During an interview with Rev. Stanford Simons, Dickon Mitchell, the Prime Minister of Grenada, said he saw the church as a crucial component of humanizing politics. Simons asked Mitchell, How does the church help your government in what it has set out to accomplish? Mitchell answered that question.
I think the church is key because the church comes from a role of service. And I think one of the things that we have to galvanize in Grenada is making sure that our culture is that of service and we don’t simply wait for the government or feel the government has to do everything. The government also has to help in that regard.
Unfortunately, we’ve created a culture where we give people an impression that the government can solve everything and certainly it can’t. So I think the church as an institution that is of service and that is in the community, in my view, would be pivotal to helping what I would call humanized politics.
We have to get to the point where we can hold our politicians accountable, where the politicians are people of integrity and there isn’t rampant skepticism that they always steal and they always up to no good but the politicians themselves have to demonstrate that they have integrity and that they’re here to serve and that they’re in the community. So I really see it as a reciprocal partnership.
I think just making ourselves more accessible and just remaining in the community so that people know that we are real, that we are authentic, that we care about the challenges and that we are trying to find common solutions together, I think will truly help.
The other thing is the church itself, in my view, has to advocate for the right things, has to be open about calling out stuff that isn’t healthy for the nation and sometimes taking the flack, because, you see, if we just turn a blind eye and bury our heads in the sand and hope things will improve, It’s not.
So we have to be able to advocate for what is right, we have to be able to advocate for the values that are important to us and be able to see we are doing it because we part of the society. The church isn’t living on a different planet. The people who are members of the church are going to the same schools, they are working in the same environments as the rest of the persons who may not be involved in church. So at the end of the day, you’re going to be affected the same way.

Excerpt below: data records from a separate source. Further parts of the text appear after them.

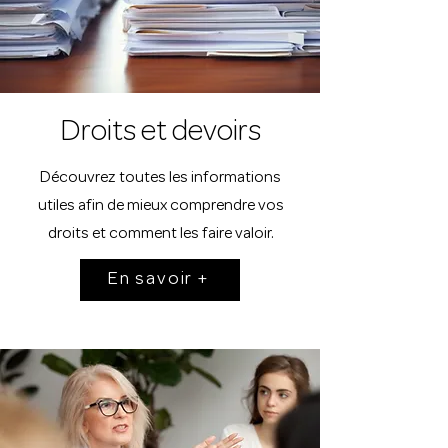
Droits et devoirs
Découvrez toutes les informations
utiles afin de mieux comprendre vos
droits et comment les faire valoir.
En savoir +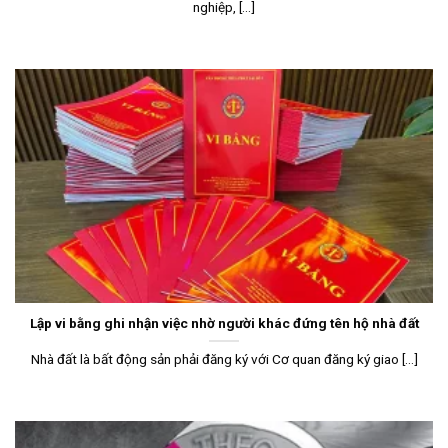
nghiệp, [...]
Lập vi bằng ghi nhận việc nhờ người khác đứng tên hộ nhà đất
Nhà đất là bất động sản phải đăng ký với Cơ quan đăng ký giao [...]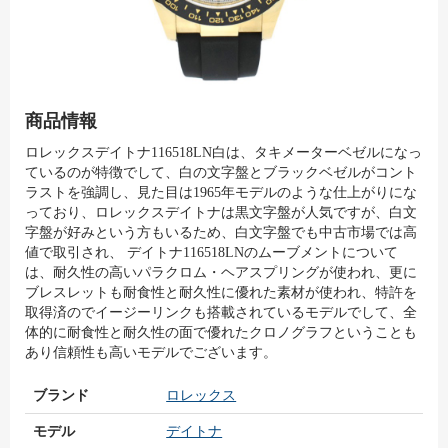
商品情報
ロレックスデイトナ116518LN白は、タキメーターベゼルになっ
ているのが特徴でして、白の文字盤とブラックベゼルがコント
ラストを強調し、見た目は1965年モデルのような仕上がりにな
っており、ロレックスデイトナは黒文字盤が人気ですが、白文
字盤が好みという方もいるため、白文字盤でも中古市場では高
値で取引され、 デイトナ116518LNのムーブメントについて
は、耐久性の高いパラクロム・ヘアスプリングが使われ、更に
ブレスレットも耐食性と耐久性に優れた素材が使われ、特許を
取得済のでイージーリンクも搭載されているモデルでして、全
体的に耐食性と耐久性の面で優れたクロノグラフということも
あり信頼性も高いモデルでございます。
ブランド
ロレックス
モデル
デイトナ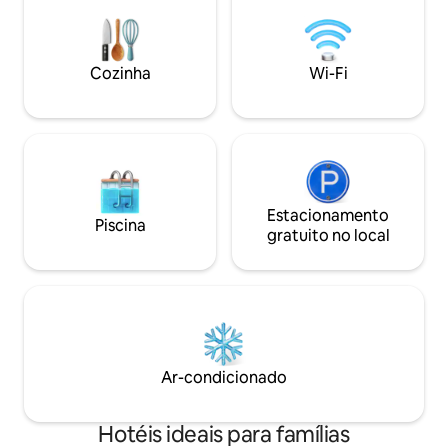
perfeito para aven
Este apartamento é a escolha perfeita
viajantes de negóc
para sua próxima estadia na cidade.
Cozinha
Wi-Fi
Estacionamento
Piscina
gratuito no local
Ar-condicionado
Hotéis ideais para famílias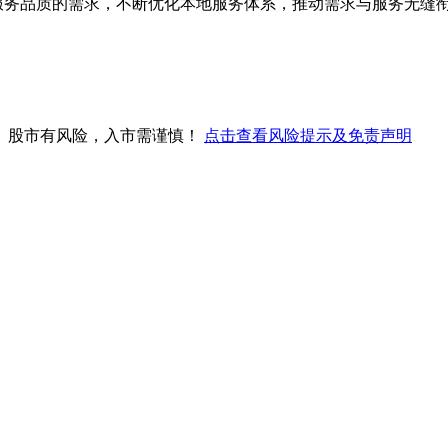
服务品质的需求，不断优化本地服务体系，推动需求与服务无缝衔接
。股市有风险，入市需谨慎！
点击查看风险提示及免责声明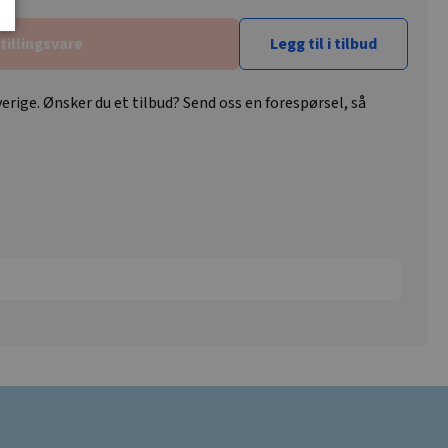
tillingsvare
Legg til i tilbud
erige. Ønsker du et tilbud? Send oss en forespørsel, så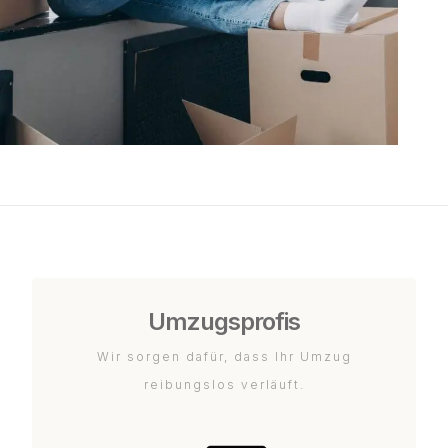
Umzugsprofis
Wir sorgen dafür, dass Ihr Umzug
reibungslos verläuft.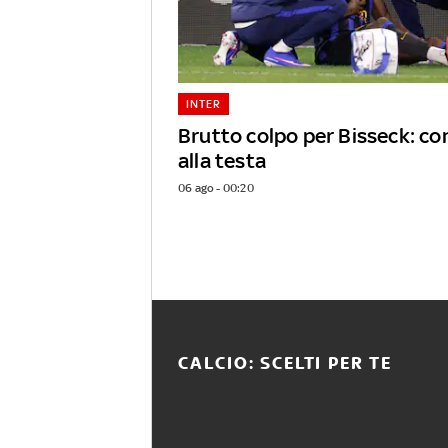
INTER
Brutto colpo per Bisseck: c
alla testa
06 ago - 00:20
CALCIO: SCELTI PER TE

If the roads are terrible, you know, there isn’t some divine intervention that says churchgoers will ride on the path without the pothole, we are all going to be riding on the same roads. If the cost of living is going up, you know, we’re all going to be affected by it. If our young people are on drugs or drinking alcohol excessively and so on, then again, they’re our children.
So to me, that is one of the things we have to recognize that the dialogue and the conversations must happen in order to ensure that we can get a clear sense of what it is we’re trying to achieve together.